▸ **Work request**:
Search the entries below for the word "nose", then copy each line in which it is found.

▸ **Dataset extract**:
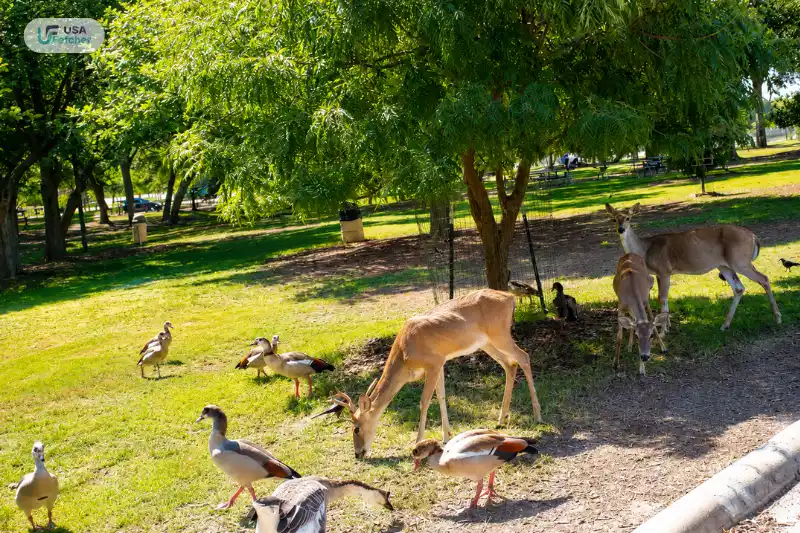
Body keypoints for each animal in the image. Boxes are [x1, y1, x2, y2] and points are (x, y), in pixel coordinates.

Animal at [316, 289, 542, 459]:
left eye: (355, 428)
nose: (358, 454)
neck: (405, 354)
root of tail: (510, 297)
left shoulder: (432, 363)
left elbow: (425, 401)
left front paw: (417, 442)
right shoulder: (440, 362)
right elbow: (441, 395)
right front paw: (447, 435)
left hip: (499, 334)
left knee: (523, 357)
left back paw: (537, 415)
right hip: (487, 342)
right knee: (510, 364)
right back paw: (502, 418)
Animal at [605, 203, 781, 332]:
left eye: (628, 217)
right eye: (614, 219)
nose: (621, 229)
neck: (645, 250)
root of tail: (754, 237)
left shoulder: (664, 269)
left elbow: (662, 298)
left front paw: (663, 330)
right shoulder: (659, 274)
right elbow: (664, 298)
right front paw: (667, 325)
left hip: (740, 261)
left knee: (764, 278)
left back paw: (778, 318)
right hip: (723, 265)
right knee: (739, 288)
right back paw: (724, 325)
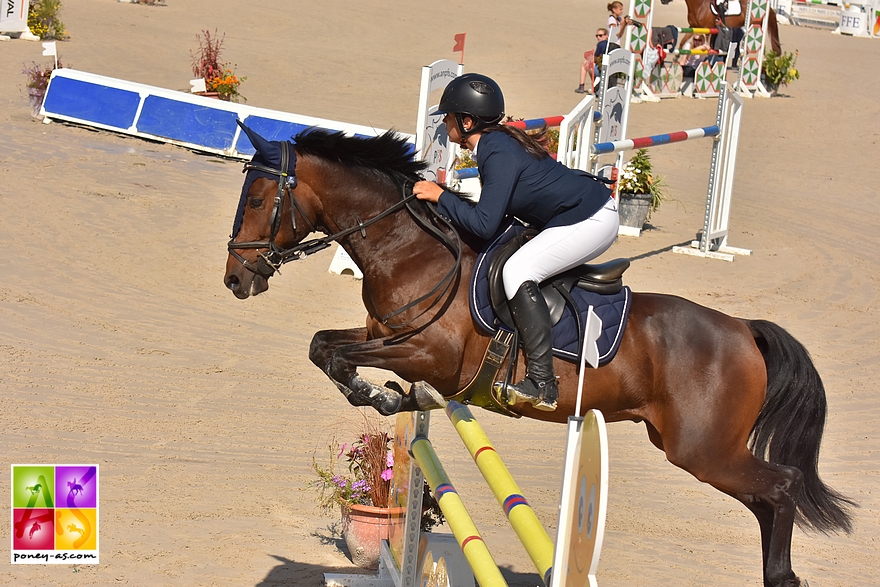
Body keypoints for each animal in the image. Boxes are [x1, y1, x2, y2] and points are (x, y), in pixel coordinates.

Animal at [225, 121, 852, 584]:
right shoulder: (382, 332)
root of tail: (744, 330)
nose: (235, 279)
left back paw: (782, 575)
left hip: (702, 450)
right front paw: (386, 397)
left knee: (782, 486)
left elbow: (341, 358)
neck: (410, 250)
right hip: (698, 449)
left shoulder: (430, 354)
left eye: (256, 198)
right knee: (766, 499)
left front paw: (380, 395)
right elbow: (324, 346)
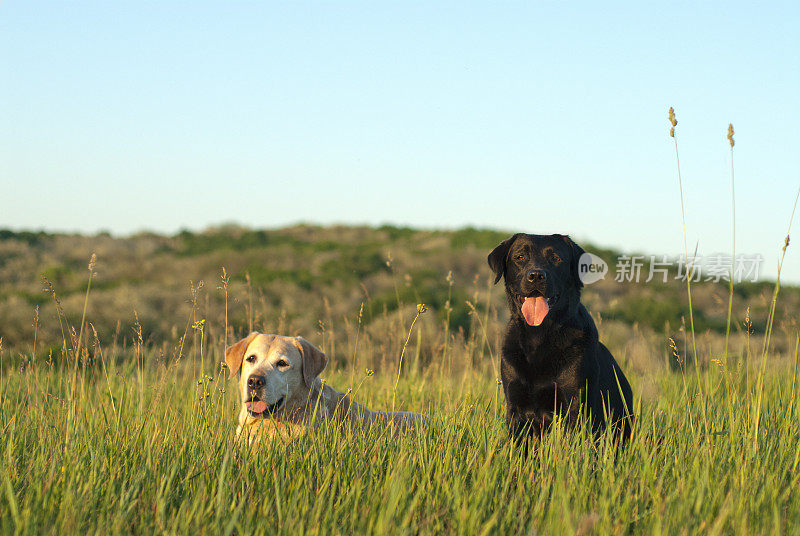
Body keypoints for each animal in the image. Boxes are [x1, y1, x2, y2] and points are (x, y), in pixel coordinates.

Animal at [488, 232, 632, 442]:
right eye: (520, 257)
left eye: (555, 259)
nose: (536, 276)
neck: (538, 336)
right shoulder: (516, 408)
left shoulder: (575, 406)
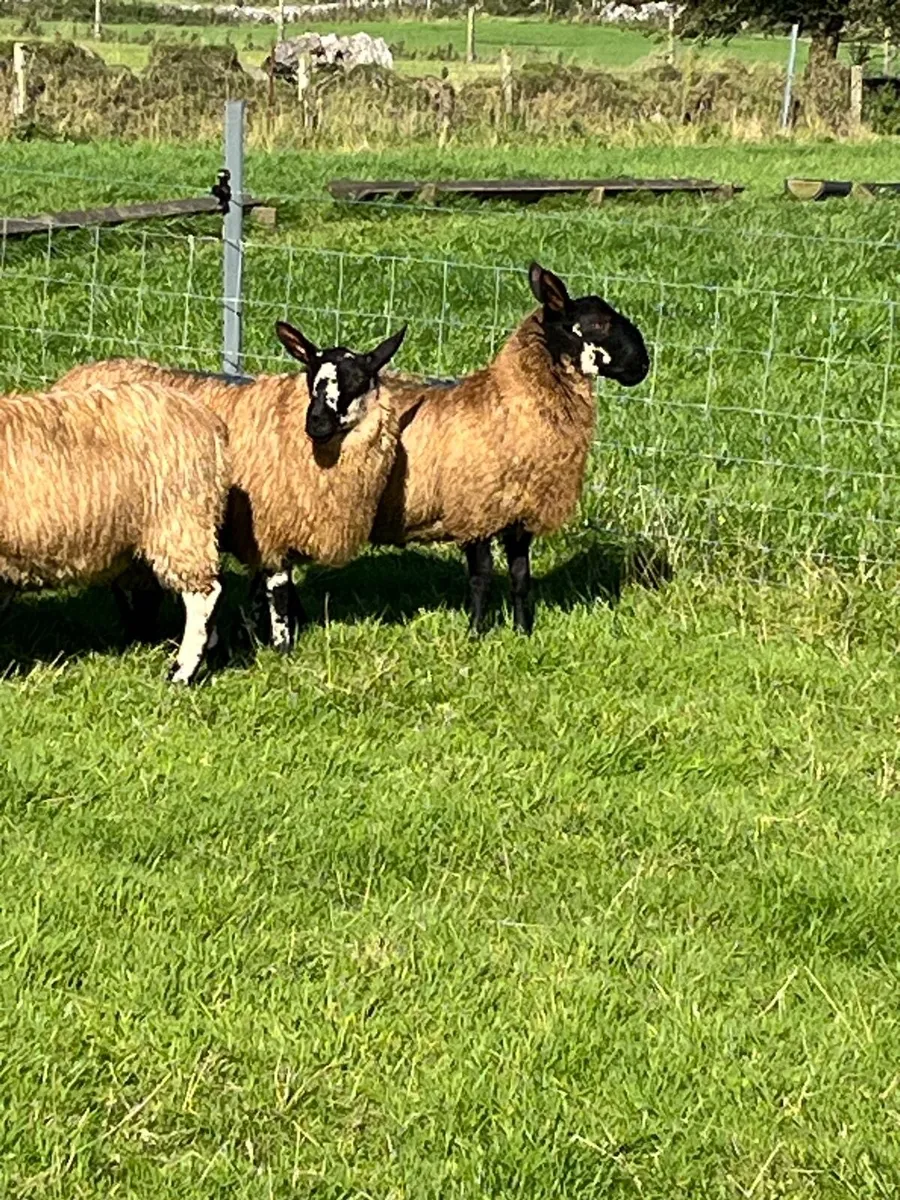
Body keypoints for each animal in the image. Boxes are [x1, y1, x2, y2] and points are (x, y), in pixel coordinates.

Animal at [55, 321, 407, 654]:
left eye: (358, 380)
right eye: (311, 377)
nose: (316, 423)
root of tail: (74, 376)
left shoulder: (265, 533)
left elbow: (262, 590)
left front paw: (250, 632)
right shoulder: (271, 527)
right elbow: (278, 590)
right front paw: (281, 646)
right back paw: (138, 629)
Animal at [364, 262, 650, 634]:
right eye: (599, 324)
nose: (642, 365)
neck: (506, 400)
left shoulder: (519, 516)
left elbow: (520, 577)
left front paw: (522, 630)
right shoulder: (476, 512)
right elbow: (481, 577)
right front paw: (475, 632)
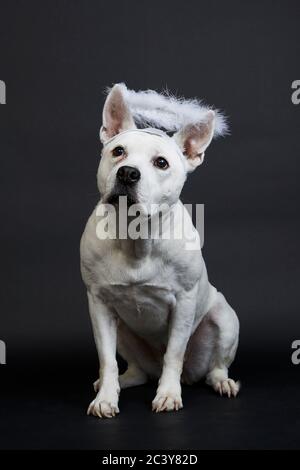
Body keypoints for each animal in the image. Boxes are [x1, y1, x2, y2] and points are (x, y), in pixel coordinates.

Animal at [81, 84, 240, 418]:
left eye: (161, 163)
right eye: (118, 152)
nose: (127, 173)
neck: (136, 236)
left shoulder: (184, 303)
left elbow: (174, 354)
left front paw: (168, 394)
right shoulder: (99, 304)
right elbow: (106, 359)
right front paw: (105, 397)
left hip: (224, 318)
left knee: (213, 367)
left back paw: (222, 382)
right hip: (124, 332)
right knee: (134, 370)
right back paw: (117, 382)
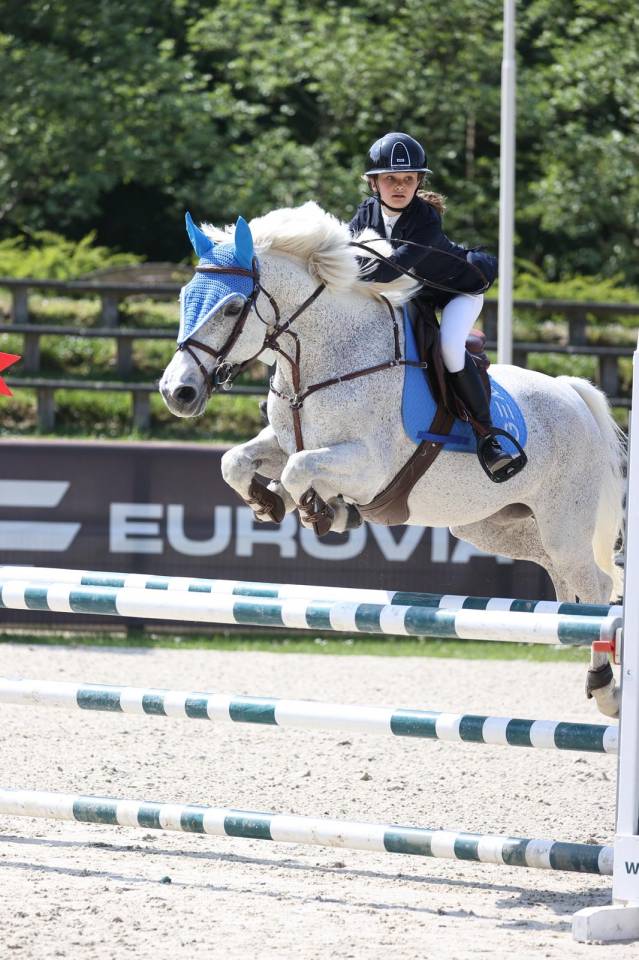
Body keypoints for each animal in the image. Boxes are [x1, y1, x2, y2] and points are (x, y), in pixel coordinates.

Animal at [159, 202, 625, 717]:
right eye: (184, 296)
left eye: (232, 307)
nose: (177, 392)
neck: (323, 357)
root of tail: (573, 392)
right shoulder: (286, 442)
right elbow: (237, 462)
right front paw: (272, 502)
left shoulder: (370, 467)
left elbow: (300, 470)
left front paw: (324, 510)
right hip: (496, 525)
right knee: (569, 584)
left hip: (564, 524)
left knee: (598, 587)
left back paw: (606, 688)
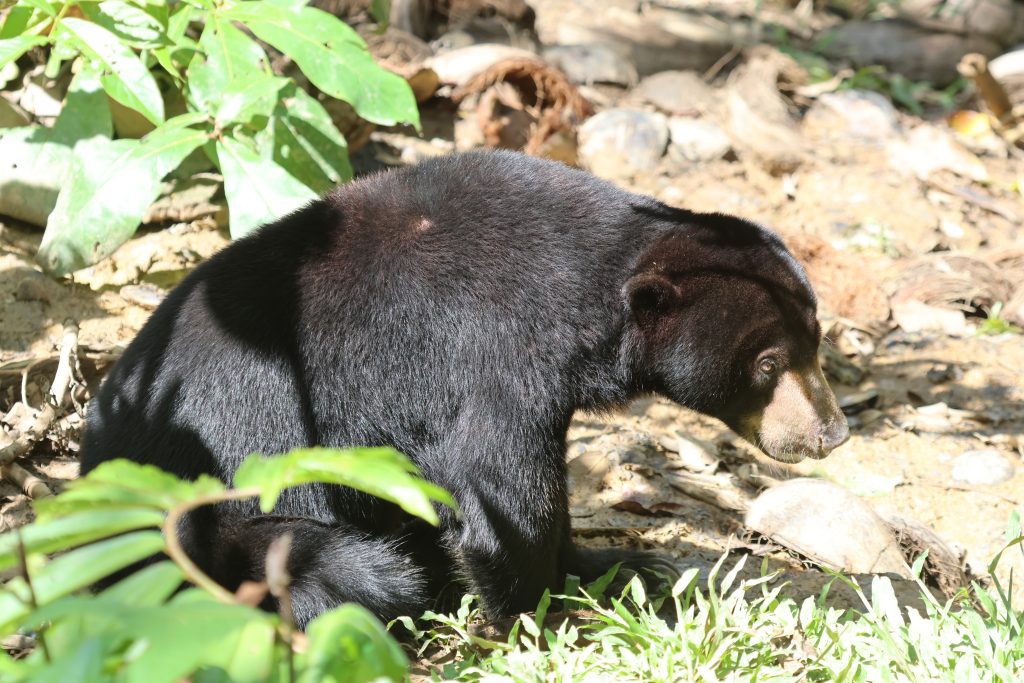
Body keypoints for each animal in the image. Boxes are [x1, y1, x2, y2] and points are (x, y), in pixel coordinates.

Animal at [80, 150, 849, 628]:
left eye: (817, 342)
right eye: (768, 364)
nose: (830, 432)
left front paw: (620, 562)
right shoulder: (498, 350)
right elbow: (502, 494)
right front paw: (544, 616)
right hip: (215, 511)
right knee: (340, 567)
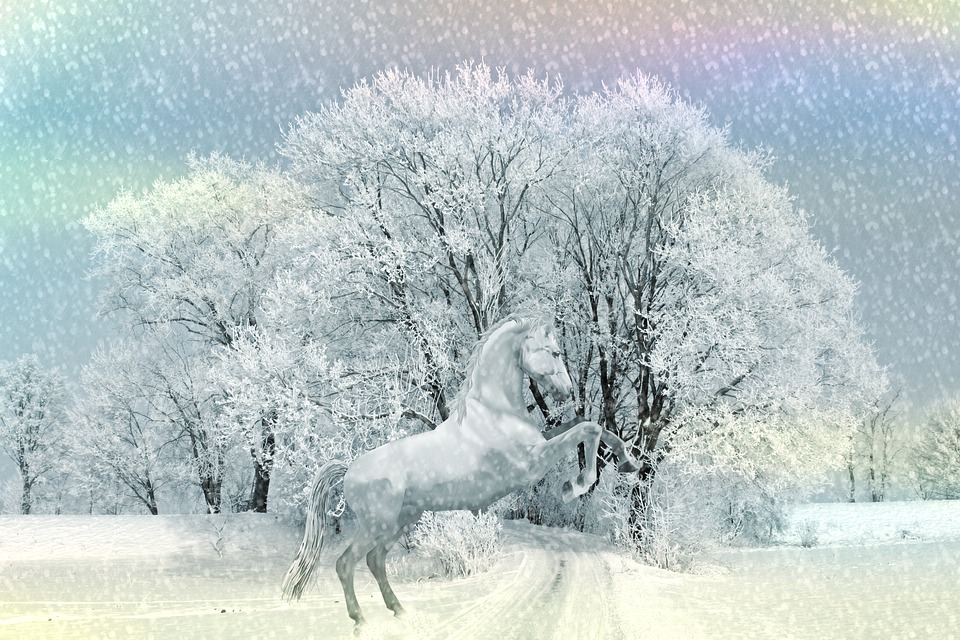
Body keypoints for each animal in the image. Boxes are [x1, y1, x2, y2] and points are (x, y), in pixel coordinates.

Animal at [281, 316, 639, 627]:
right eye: (554, 352)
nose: (566, 391)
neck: (494, 411)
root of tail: (349, 471)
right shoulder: (532, 464)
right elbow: (588, 429)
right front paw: (574, 485)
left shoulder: (542, 443)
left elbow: (585, 424)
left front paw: (628, 461)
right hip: (376, 525)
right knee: (346, 564)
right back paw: (361, 620)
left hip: (400, 522)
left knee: (375, 561)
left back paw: (400, 611)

▸ **Output for this exercise**:
nose: (358, 454)
nose: (621, 229)
nose: (235, 279)
nose: (536, 276)
nose: (316, 423)
nose: (642, 365)
nose: (127, 173)
nose: (177, 392)
nose: (830, 432)
nose: (566, 391)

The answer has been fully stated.